Dataset entries:
++++

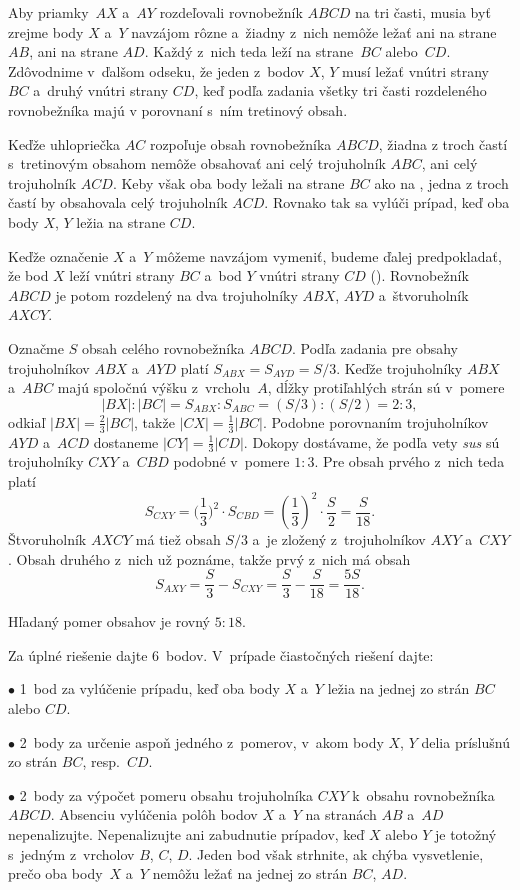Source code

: {%
Aby priamky~$AX$ a~$AY$ rozdeľovali rovnobežník $ABCD$
na tri časti, musia byť zrejme body $X$ a~$Y$ navzájom rôzne
a~žiadny z~nich nemôže ležať ani na strane $AB$, ani na strane $AD$.
Každý z~nich teda leží na strane~$BC$ alebo~$CD$. Zdôvodnime
v~ďalšom odseku, že jeden z~bodov $X$, $Y$ musí
ležať vnútri strany~$BC$ a~druhý vnútri strany $CD$,
keď podľa zadania všetky tri časti rozdeleného rovnobežníka majú
v porovnaní s~ním tretinový obsah.

Keďže uhlopriečka $AC$ rozpoľuje obsah rovnobežníka $ABCD$,
žiadna z troch častí s~tretinovým obsahom nemôže obsahovať ani celý trojuholník $ABC$,
ani celý trojuholník $ACD$. Keby však oba body ležali na strane $BC$
ako na \obr{}, jedna z troch častí by obsahovala celý trojuholník
$ACD$. Rovnako tak sa vylúči prípad, keď oba body $X$, $Y$ ležia na strane
$CD$.
%


Keďže označenie $X$ a~$Y$ môžeme navzájom vymeniť, budeme
ďalej predpokladať, že bod $X$ leží vnútri strany $BC$ a~bod $Y$ vnútri
strany $CD$ (\obr). Rovnobežník $ABCD$ je potom rozdelený na dva trojuholníky
$ABX$, $AY\!D$ a~štvoruholník $AXCY$.
%

Označme $S$ obsah celého rovnobežníka $ABCD$.
Podľa zadania pre obsahy trojuholníkov $ABX$ a~$AY\!D$
platí $S_{ABX}=S_{AY\!D}=S/3$. Keďže
trojuholníky $ABX$ a~$ABC$ majú spoločnú výšku z~vrcholu~$A$, dĺžky
protiľahlých strán sú v~pomere
$$
|BX|:|BC|=S_{ABX}:S_{ABC}=(S/3):(S/2)=2:3,
$$
odkiaľ $|BX|=\frac23|BC|$, takže $|CX|=\frac13|BC|$. Podobne porovnaním trojuholníkov
$AY\!D$ a~$ACD$ dostaneme $|CY|=\frac13|CD|$. Dokopy dostávame, že
podľa vety \emph{sus} sú trojuholníky $CXY$ a~$CBD$ podobné v~pomere $1:3$.
Pre obsah prvého z~nich teda platí
$$
S_{CXY} =
\biggl(\frac 13\biggr)^2 \cdot S_{CBD} =
\left(\frac 13\right)^2 \cdot \frac{S}{2} =
\frac{S}{18}.
$$
Štvoruholník $AXCY$ má tiež obsah $S/3$
a~je zložený z~trojuholníkov $AXY$ a~$CXY$. Obsah druhého z~nich už
poznáme, takže prvý z~nich má obsah
$$
S_{AXY}=\frac{S}{3}-S_{CXY}=\frac{S}{3}-\frac{S}{18}
=\frac{5S}{18}.
$$

\zaver
Hľadaný pomer obsahov je rovný $5:18$.


\schemaABC
Za úplné riešenie dajte 6~bodov. V~prípade čiastočných
riešení dajte:
\item{$\bullet$} 1~bod za vylúčenie prípadu, keď oba body $X$ a~$Y$ ležia na jednej zo strán $BC$ alebo $CD$.
\item{$\bullet$} 2~body za určenie aspoň jedného z~pomerov, v~akom body $X$, $Y$ delia príslušnú zo strán $BC$, resp.~$CD$.
\item{$\bullet$} 2~body za výpočet pomeru obsahu trojuholníka $CXY$ k~obsahu rovnobežníka $ABCD$.
\endgraf\noindent
Absenciu vylúčenia polôh bodov $X$ a~$Y$ na stranách $AB$ a~$AD$
nepenalizujte. Nepenalizujte ani zabudnutie prípadov, keď $X$ alebo
$Y$ je totožný s~jedným z~vrcholov $B$, $C$, $D$. Jeden bod však
strhnite, ak chýba vysvetlenie, prečo oba body~$X$ a~$Y$ nemôžu
ležať na jednej zo strán $BC$, $AD$.
\endschema
}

++++

» **Work instructions**:
All lines above are to be restated word for word, with pictures excluded.

» **Exercise response**:
Source code

: {%
Aby priamky~$AX$ a~$AY$ rozdeľovali rovnobežník $ABCD$
na tri časti, musia byť zrejme body $X$ a~$Y$ navzájom rôzne
a~žiadny z~nich nemôže ležať ani na strane $AB$, ani na strane $AD$.
Každý z~nich teda leží na strane~$BC$ alebo~$CD$. Zdôvodnime
v~ďalšom odseku, že jeden z~bodov $X$, $Y$ musí
ležať vnútri strany~$BC$ a~druhý vnútri strany $CD$,
keď podľa zadania všetky tri časti rozdeleného rovnobežníka majú
v porovnaní s~ním tretinový obsah.

Keďže uhlopriečka $AC$ rozpoľuje obsah rovnobežníka $ABCD$,
žiadna z troch častí s~tretinovým obsahom nemôže obsahovať ani celý trojuholník $ABC$,
ani celý trojuholník $ACD$. Keby však oba body ležali na strane $BC$
ako na \obr{}, jedna z troch častí by obsahovala celý trojuholník
$ACD$. Rovnako tak sa vylúči prípad, keď oba body $X$, $Y$ ležia na strane
$CD$.
%


Keďže označenie $X$ a~$Y$ môžeme navzájom vymeniť, budeme
ďalej predpokladať, že bod $X$ leží vnútri strany $BC$ a~bod $Y$ vnútri
strany $CD$ (\obr). Rovnobežník $ABCD$ je potom rozdelený na dva trojuholníky
$ABX$, $AY\!D$ a~štvoruholník $AXCY$.
%

Označme $S$ obsah celého rovnobežníka $ABCD$.
Podľa zadania pre obsahy trojuholníkov $ABX$ a~$AY\!D$
platí $S_{ABX}=S_{AY\!D}=S/3$. Keďže
trojuholníky $ABX$ a~$ABC$ majú spoločnú výšku z~vrcholu~$A$, dĺžky
protiľahlých strán sú v~pomere
$$
|BX|:|BC|=S_{ABX}:S_{ABC}=(S/3):(S/2)=2:3,
$$
odkiaľ $|BX|=\frac23|BC|$, takže $|CX|=\frac13|BC|$. Podobne porovnaním trojuholníkov
$AY\!D$ a~$ACD$ dostaneme $|CY|=\frac13|CD|$. Dokopy dostávame, že
podľa vety \emph{sus} sú trojuholníky $CXY$ a~$CBD$ podobné v~pomere $1:3$.
Pre obsah prvého z~nich teda platí
$$
S_{CXY} =
\biggl(\frac 13\biggr)^2 \cdot S_{CBD} =
\left(\frac 13\right)^2 \cdot \frac{S}{2} =
\frac{S}{18}.
$$
Štvoruholník $AXCY$ má tiež obsah $S/3$
a~je zložený z~trojuholníkov $AXY$ a~$CXY$. Obsah druhého z~nich už
poznáme, takže prvý z~nich má obsah
$$
S_{AXY}=\frac{S}{3}-S_{CXY}=\frac{S}{3}-\frac{S}{18}
=\frac{5S}{18}.
$$

\zaver
Hľadaný pomer obsahov je rovný $5:18$.


\schemaABC
Za úplné riešenie dajte 6~bodov. V~prípade čiastočných
riešení dajte:
\item{$\bullet$} 1~bod za vylúčenie prípadu, keď oba body $X$ a~$Y$ ležia na jednej zo strán $BC$ alebo $CD$.
\item{$\bullet$} 2~body za určenie aspoň jedného z~pomerov, v~akom body $X$, $Y$ delia príslušnú zo strán $BC$, resp.~$CD$.
\item{$\bullet$} 2~body za výpočet pomeru obsahu trojuholníka $CXY$ k~obsahu rovnobežníka $ABCD$.
\endgraf\noindent
Absenciu vylúčenia polôh bodov $X$ a~$Y$ na stranách $AB$ a~$AD$
nepenalizujte. Nepenalizujte ani zabudnutie prípadov, keď $X$ alebo
$Y$ je totožný s~jedným z~vrcholov $B$, $C$, $D$. Jeden bod však
strhnite, ak chýba vysvetlenie, prečo oba body~$X$ a~$Y$ nemôžu
ležať na jednej zo strán $BC$, $AD$.
\endschema
}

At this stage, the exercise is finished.